Monday, January 27, 2014

Begging to Differ, Just a Little, With the Great Fay Weldon

Fay Weldon!
Fay Weldon, an author I admire for her contribution to the culture as much as for her writing, has an essay in the Times this week titled "Writer of a Certain Age." In it she welcomes the age of social media for the camouflage it provides an aging writer - on Twitter, we can all be a nubile 28 - or at least steer the discussion away from commentary on our looks. And, she posits, the ensuing yawns when it's discovered that we're old enough to be the bookstore clerk's mother.

It's not that Weldon doesn't have a point. There is enormous pressure on authors to be attractive and youthful as well as pen-worthy - more for women, of course, than men ("if two mature women were talking onstage, audience members would cough and shift in their seats, but if two men of any age were talking, the audience would pay some attention").

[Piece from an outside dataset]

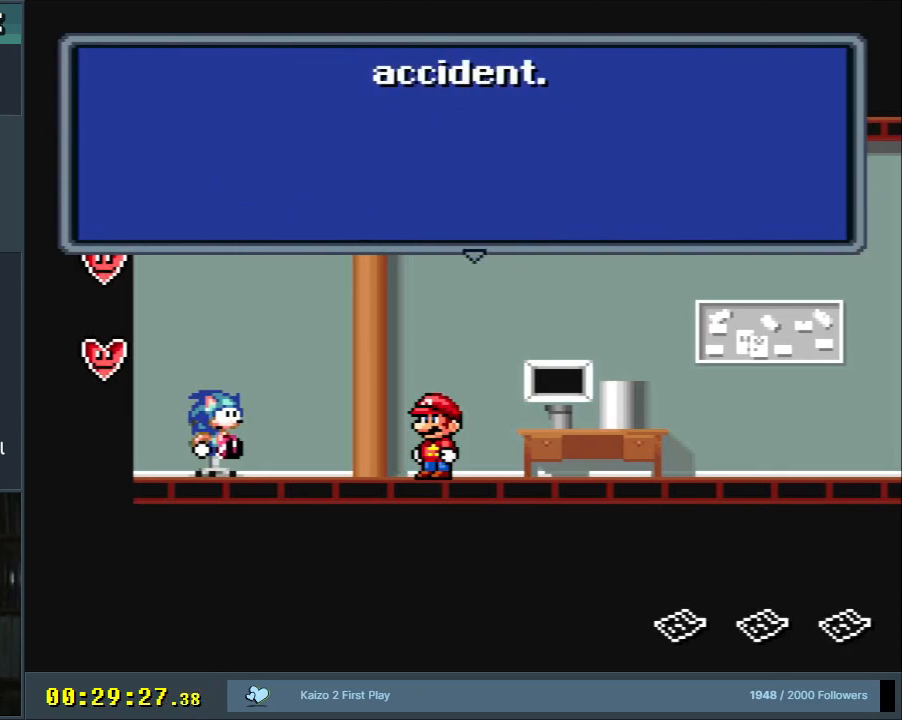
{"buttons": [], "events": [[333, "A", "down"], [450, "A", "up"]]}
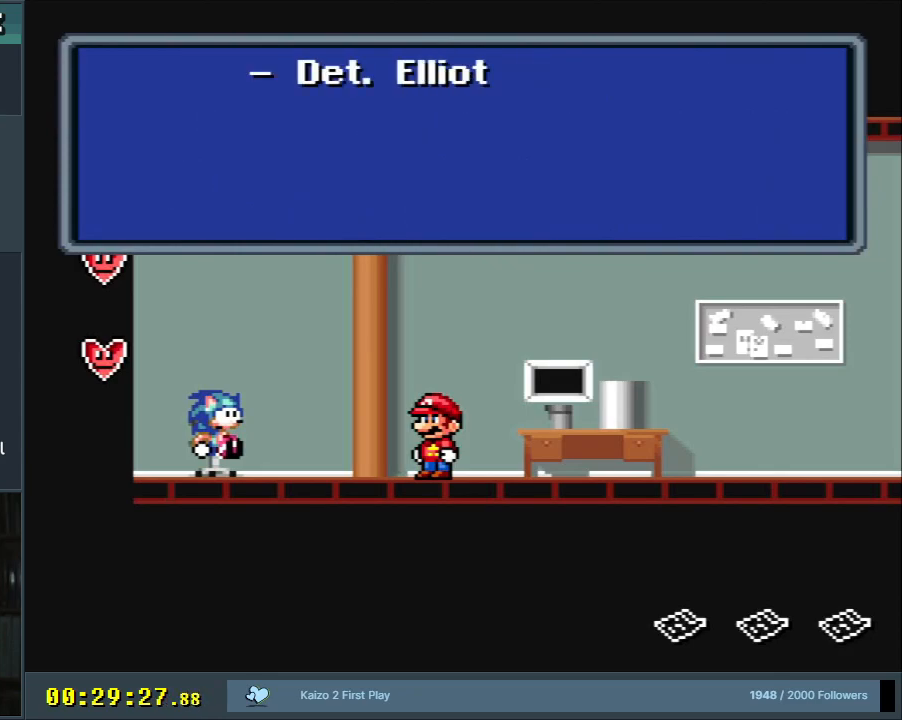
{"buttons": [], "events": []}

Where I beg to differ is when Weldon examines the reading public's supposed insistence on youthful, attractive female characters. Acknowledging that the largest share of readers is older and female, she says "they like to identify with themselves when young and beautiful, when sexual power and adventures were for the taking and life was fun — not as they are now, with bulging hips and crepey necks."

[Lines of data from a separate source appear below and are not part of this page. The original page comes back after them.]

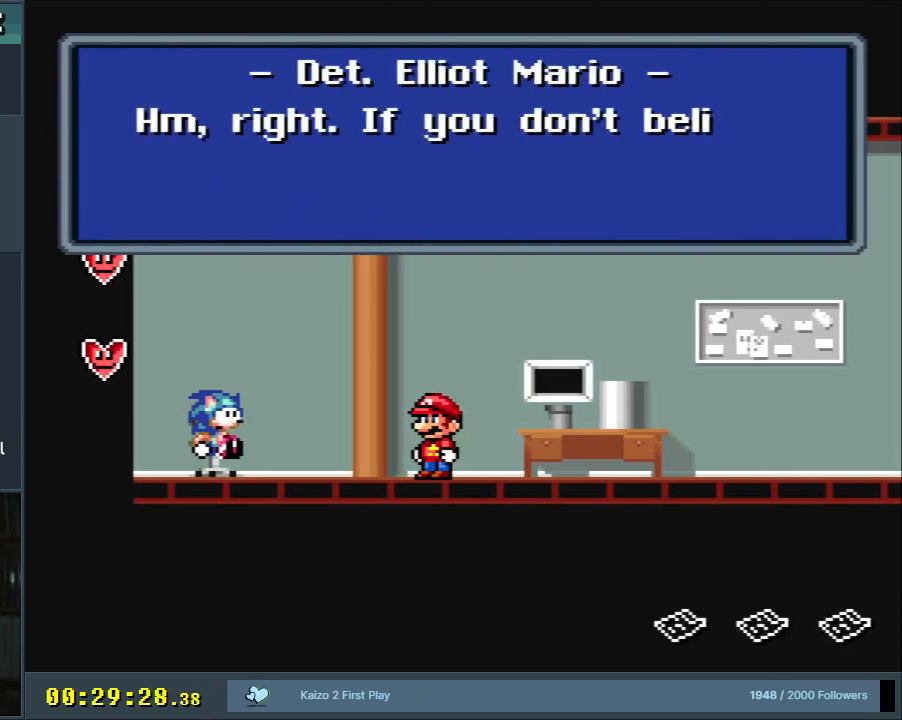
{"buttons": [], "events": []}
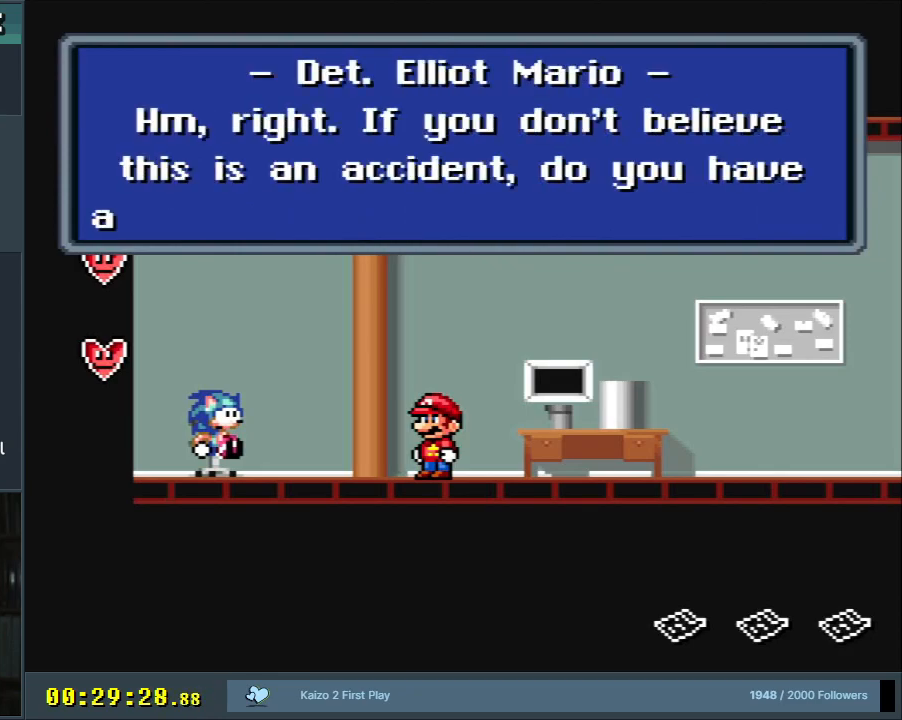
{"buttons": [], "events": []}
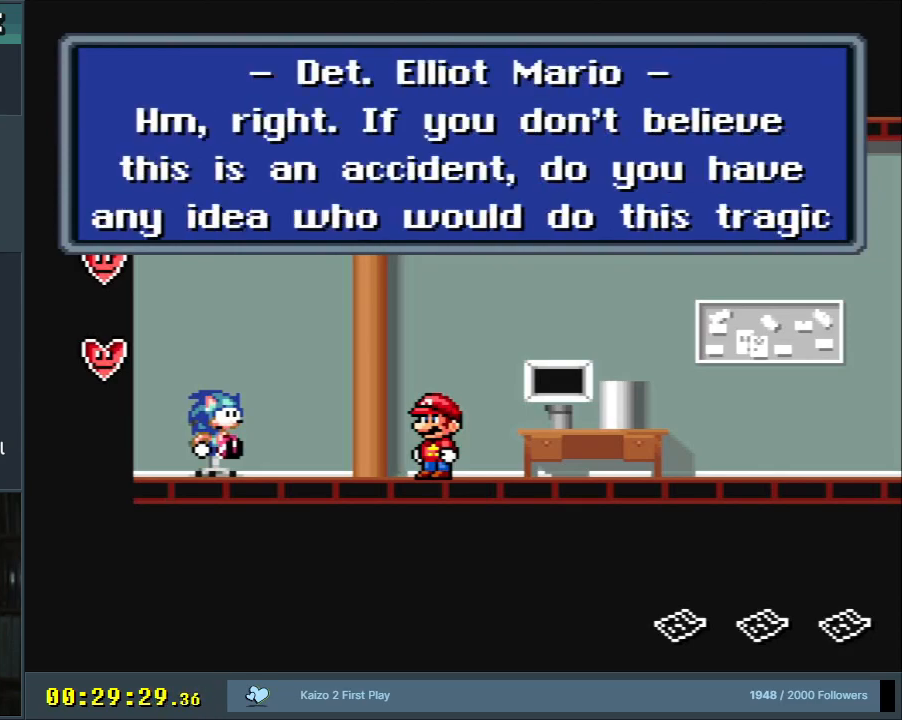
{"buttons": [], "events": []}
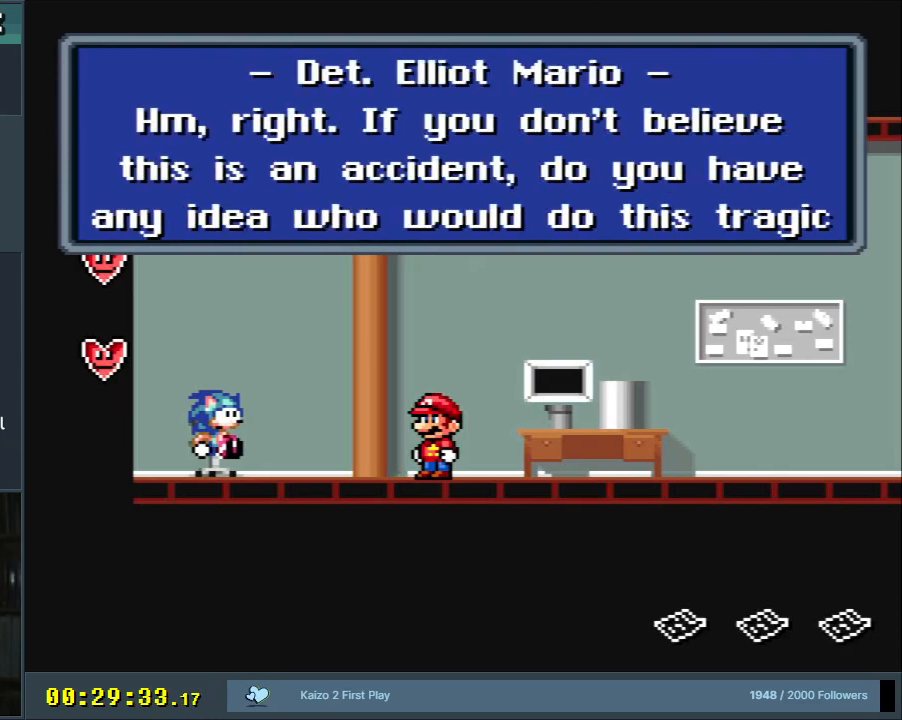
{"buttons": [], "events": []}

I forgive Weldon for being a little out of date on this one. This belief has been at the forefront of publishers' mindset for so long it has probably begun to feel carved in stone, but it's simply not true. Mature women want to read about young, pretty chicks - and also about young, ugly chicks and young, handsome men, and young, ugly men and old, handsome men and old, ugly men, and transgender people who are young and old and homely and beautiful - in short, they want to read about the human condition, so give them an interesting character and they're all in. (I'd give you proof, but what a dreary waste of my time…go look at the trade fiction bestseller list for the last year or two and prove it to yourself.)

And these readers *just might* have a soft spot for characters like themselves. Ahem. My character, Stella Hardesty, is fifty when the BAD DAY series starts, older on book five, when she finally gets some hot sheriff action. And she's overweight and plain as day through the whole series. Kinda like most of us. There are lots of other examples in books and TV and movies these days, but I like talking about myself (though, how about "The Heat"? Huh? How about that!)

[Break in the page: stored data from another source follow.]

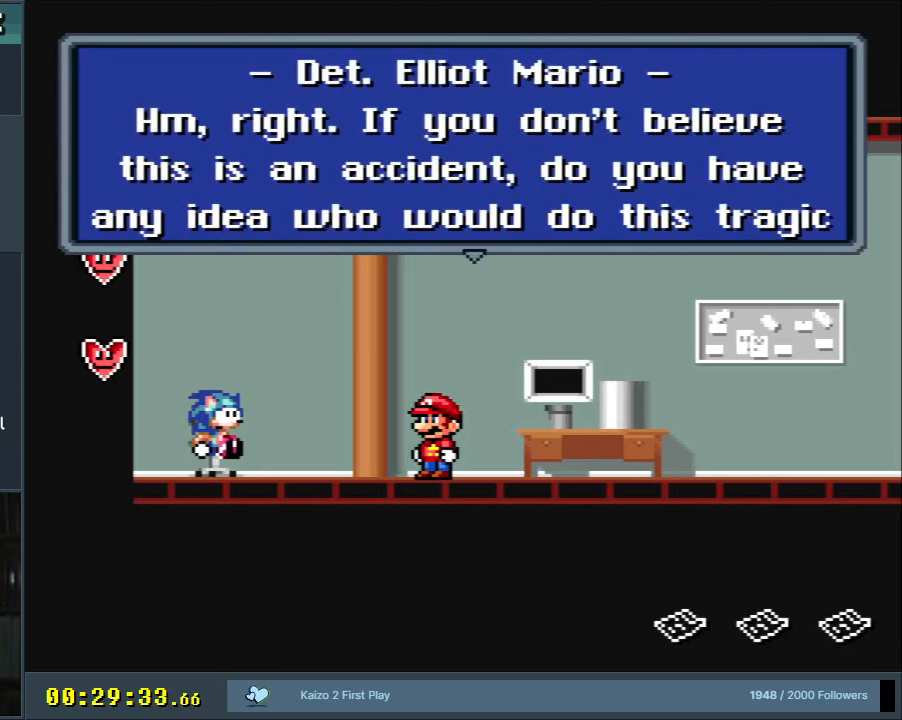
{"buttons": [], "events": []}
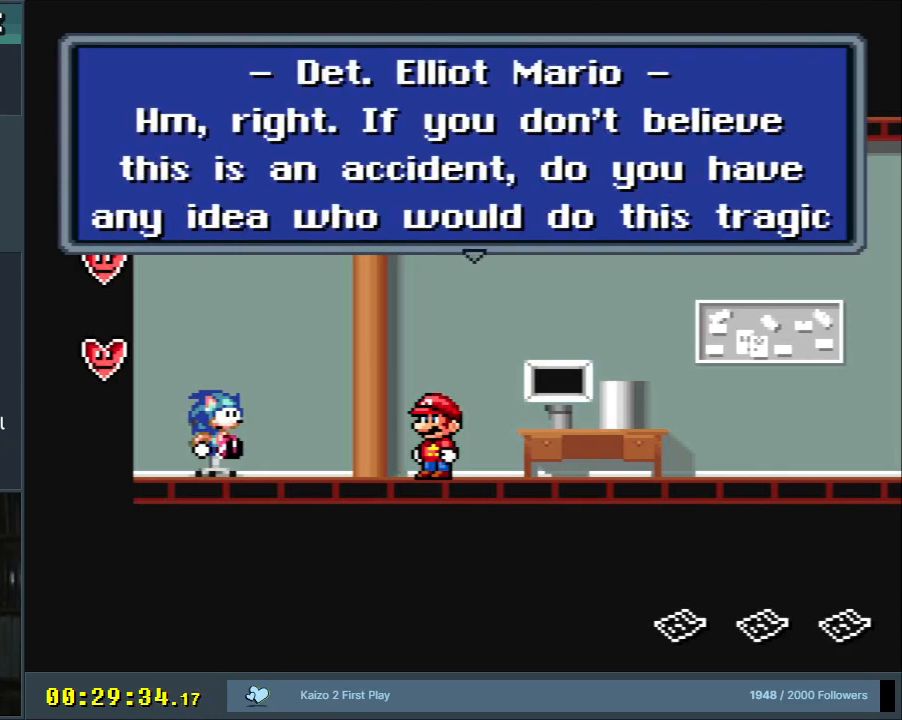
{"buttons": [], "events": []}
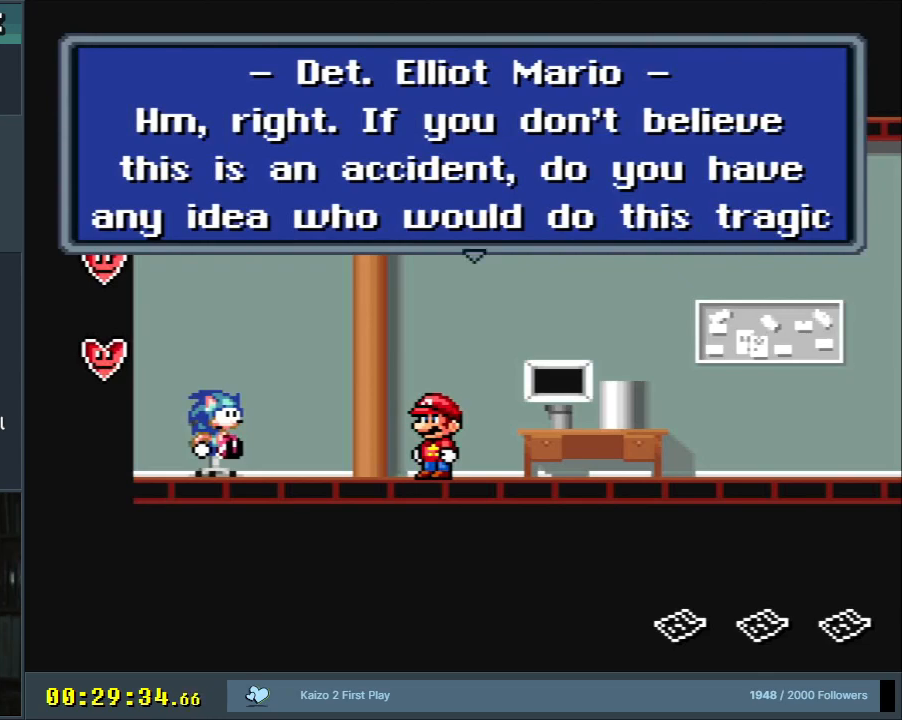
{"buttons": [], "events": []}
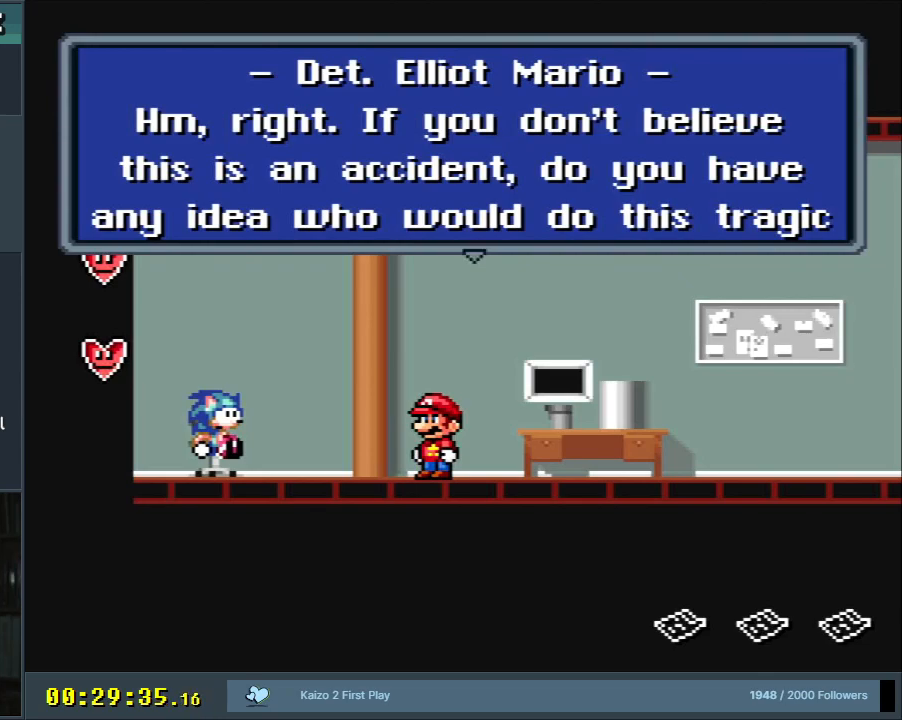
{"buttons": [], "events": []}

The Heat - regular gals, just like us

"Fortunately," Weldon says, "if you just hang in there long enough and hit 80, you will emerge on the other side of the postmenopausal years into bright clear waters — so old as to seem ageless, sexless as a sage, remarkable if not for youth, why, then, for extreme age, and again a salable proposition for publishers."

Well, I guess that's okay for some, but I have no intention of wasting the next three decades pushed aside to the also-ran table. I want front and center, and I'm happy to share with you young and pretty sisters as well as you gals who've been around long enough to teach me a thing or two.

P.S. - Weldon truly *is* awesome. For more proof, read this. No, wait. Go buy one of her books, and then read it.